→ Given exercise
Write the next part of the newspaper column below about Mrs. Wilde, picking up directly after its final sentence.

→ Document extract
-- start --

FROM LONDON TOWN
Mrs. Wilde Ostracized Cruelly by
Society
Mr. Buyard's Dilemma.

Yesterday I took tea with a most charming and interesting Irish gentlewoman, whose sympathy is as broad as her culture. She had just returned from Switzerland, where she had been traveling with the poor, heartbroken wife of Oscar Wilde, a woman famous for her beauty, to whom Robert Browning indited the famous dedication of "A Poet to a Poem," and in whose drawing-room, but one short year ago, might have been seen gathered together the genius and fashion and culture of the best London society.

Mrs. Wilde and Dr. Holmes.

As we sat chatting over our teacups my attention was attracted by the framed photograph of a beautiful young woman, holding upon her knees a child as beautiful as herself. His chubby arms were loosely twined about her neck, and his cheek was pressed against hers. It was a photograph of Mrs Wilde, taken five years ago. She sent a copy of it to Oliver Wendell Holmes, who was one of her warm and admiring friends, and he wrote back in his playful and characteristic letter of acknowledgement: "Promise me that you will never show this picture to any man under seventy."

Of the anguish which the poor, wronged creature has suffered I shall not write, for the sorrow of a broken heart is too sacred a thing to be given over to public comment. Suffice it to say that her husband's conviction, the sale of her home, the stripping and scattering of its treasures to the four winds, all came, an avalanche of ruin, within one week. To an American, accustomed to the greater justice and liberality of our courts toward women, it is evident on every side that the English law was framed by men for the advantage of men. There is no instance, except in the case of proved and actual crime, where there is not a most cruel discrimination against women. But for an error in the wording of the indictment, a technical misuse of the term "misdemeanor," the felon’s sentence would have been longer, the wife could have secured an immediate divorce, and much of the fortune seized by his creditors would have been saved for the children.

-- end --

→ Data records
-- start --

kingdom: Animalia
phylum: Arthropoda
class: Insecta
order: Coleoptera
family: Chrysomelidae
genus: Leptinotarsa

-- end --
-- start --

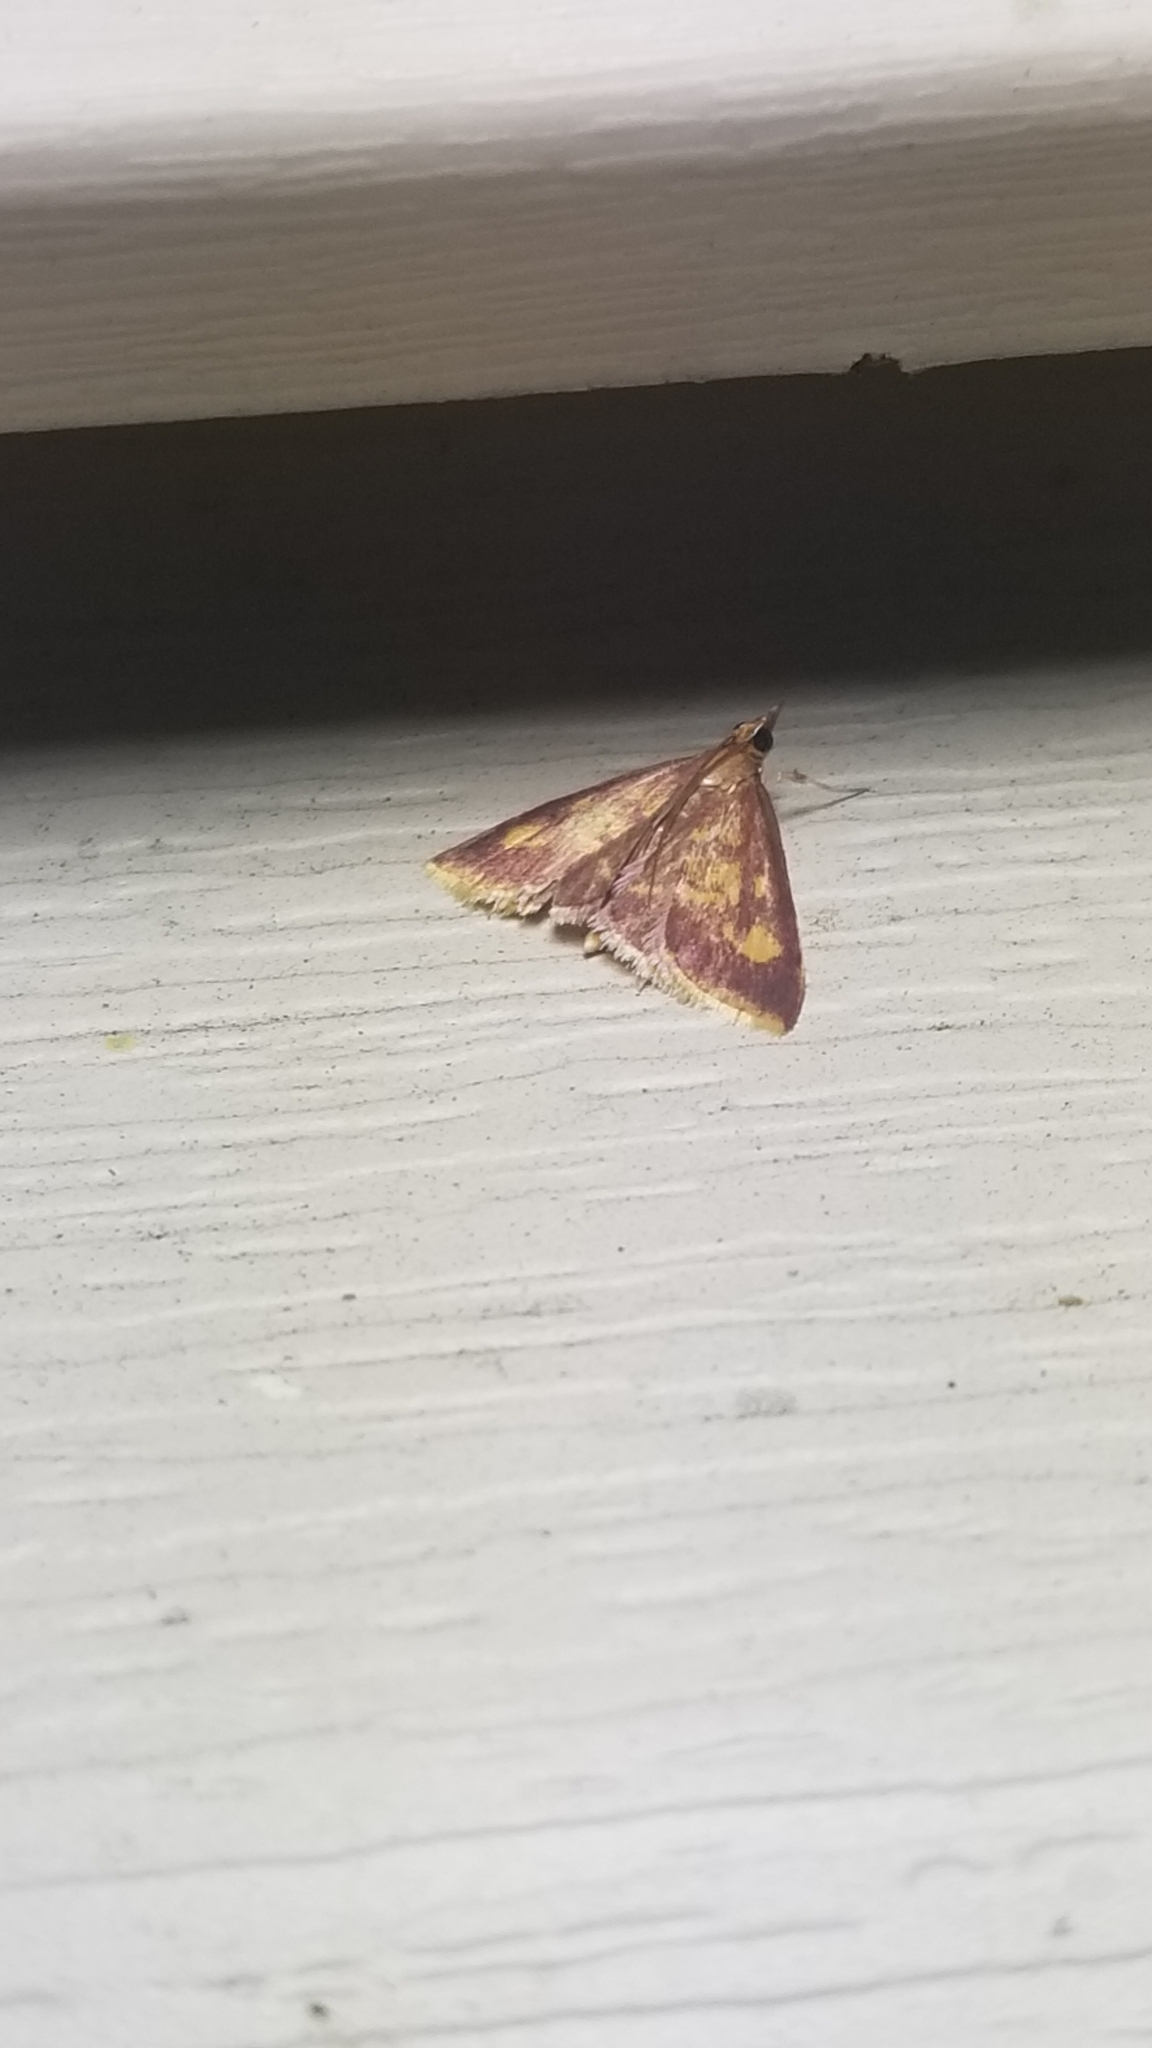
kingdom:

-- end --
-- start --

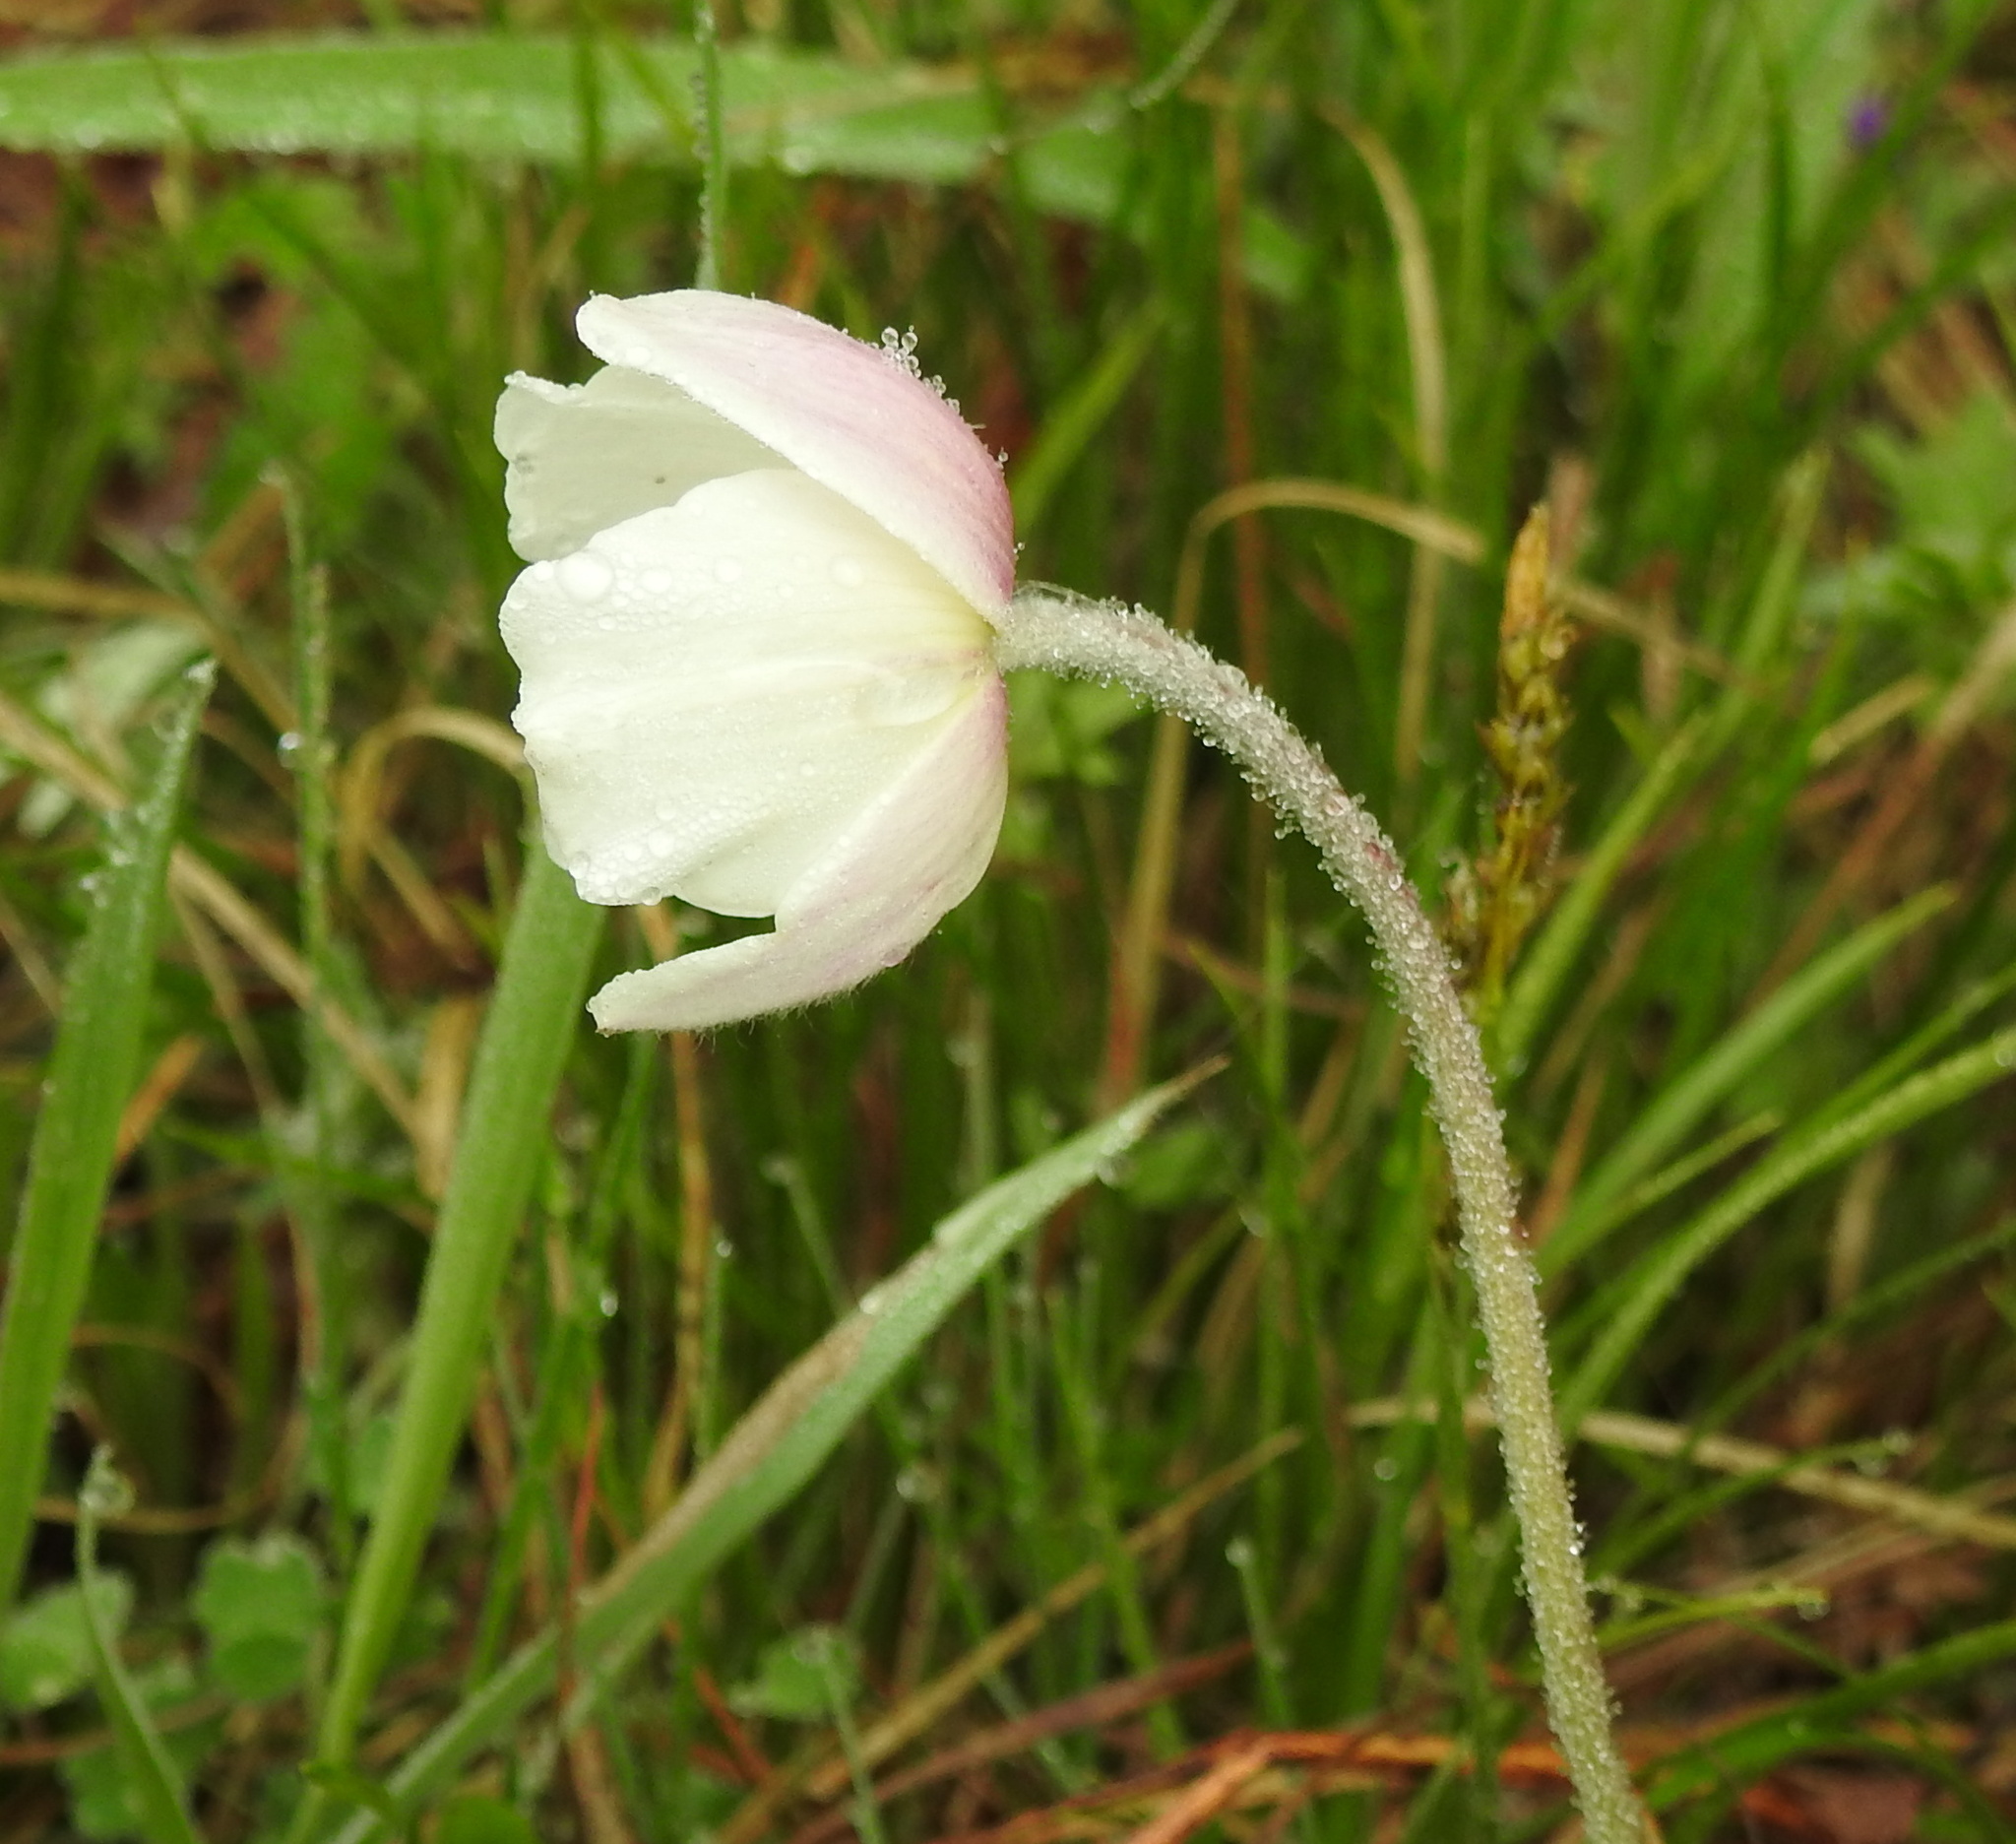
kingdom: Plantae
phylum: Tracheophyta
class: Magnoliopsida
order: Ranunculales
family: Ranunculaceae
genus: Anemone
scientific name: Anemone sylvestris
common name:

-- end --

→ The result
Society Is Inexorable.

They are now with their mother, to whom they are devotedly attached. She is not, as has been said, living under an assumed name, but will resume her maiden name when the decree of divorce is granted, which will be soon. Her many friends in America will rejoice to know that her ample private fortune will enable her to re-establish a home somewhere; but it will never be in London, which she has quitted forever. For, while she still has faithful friends here, still the English avoidance of those who have suffered disgrace, not only through their own evil deeds, but through the guilt of others, is much more marked, immediate, and lasting than it ever is with us. Nowhere in the so-called civilized world is the sin, not of actual offence, but of being found out, so ruthlessly punished. Whether it is a bosom friend of the Prince of Wales or of the obscure nobody, there is no gradation of penalty. The offender drops out of sight as effectually as if he were drowned in the uttermost parts of the sea, and his kith and kin hide themselves in obscurity and try to evade the censure which they must suffer for and with him. There is, apparently, no such thing in England as an ex-convict living down a crime. He comes out of prison a marked man. The broad arrow which is stamped upon his prison garb might as well be branded upon his forehead. He is henceforth an outcast, and is known and shunned.

English Law Implacable.

More than this, the English law never forgets; those who escape and so avoid arrest can never return. They are doomed to banishment, upon pain of immediate apprehension should they venture to set foot upon the shores of their native land. The continental cities, most of them, have their quota of exiled criminals, some of them titled and once honorably distinguished.

MARY H. KROUT.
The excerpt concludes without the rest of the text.